The new fund, the first U.S.-listed commodities index fund, will track the Deutsche Bank Liquid Commodity Index, holding futures contracts in six commodities, as well as three-month Treasury bills, used as collateral for the contracts. With Friday’s launch on the American Stock Exchange, Deutsche Bank beat industry leader Barclays Global Investors to the market; BGI’s broad-based commodities index offering, the ETF-like iShares GSCI Commodity-Indexed Trust, which will track an index that covers 24 commodities, is still in registration. Both funds are structured as commodity pools, regulated by the Commodity Futures Trading Commission.
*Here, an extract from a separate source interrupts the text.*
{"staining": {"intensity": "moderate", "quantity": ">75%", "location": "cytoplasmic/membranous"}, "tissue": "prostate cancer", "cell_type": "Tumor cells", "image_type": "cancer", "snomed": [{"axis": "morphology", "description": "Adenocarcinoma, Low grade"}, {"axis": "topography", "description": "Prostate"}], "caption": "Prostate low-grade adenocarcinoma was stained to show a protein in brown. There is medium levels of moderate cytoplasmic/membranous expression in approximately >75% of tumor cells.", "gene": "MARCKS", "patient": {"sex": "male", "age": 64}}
The new Deutsche Bank fund is also the first to use derivatives to track commodities; the two existing U.S.-listed commodity ETFs, the wildly popular offerings tracking the price of gold, actually hold gold bullion.

Kevin Rich, CEO of Deutsche Bank Commodity Services, said the fund meets a need for investors that hasn’t been there up to this point.

“It’s got the transparency that people love in the SPDRs, without the ambiguity, and now tax problems, that some of the open-end mutual funds have,” he added.

The DBCLI, created in 2003, tracks six highly-liquid futures contracts on light, sweet crude oil, heating oil, aluminum, corn, wheat and gold. It is rebalanced annually to weights of 35%, 20%, 12.5%, 11.25%, 11.25% and 10%, respectively. All contracts are also rolled forward annually, except for the energy contracts, which will be rolled monthly.

The unusual structure also leads to a somewhat higher expense ratio: In addition to about 150 basis points in management fees and operational costs, the fund will charge about 40 bps for brokerage fees. In an ETF, the fund sponsor does not incur brokerage costs, though Rich says he expects the yield from the T-bills to offset some of the fees.

Industry watchers say the novel structure could pave the way for ETF-like products tracking a variety of commodities using derivatives. Already, in addition to the iShares commodities index product, BGI’s silver ETF is also moving closer to market, with the Securities and Exchange Commission last month approving its listing on the Amex, and opening a comment period. Three ETFs tracking the price of oil are also in the works.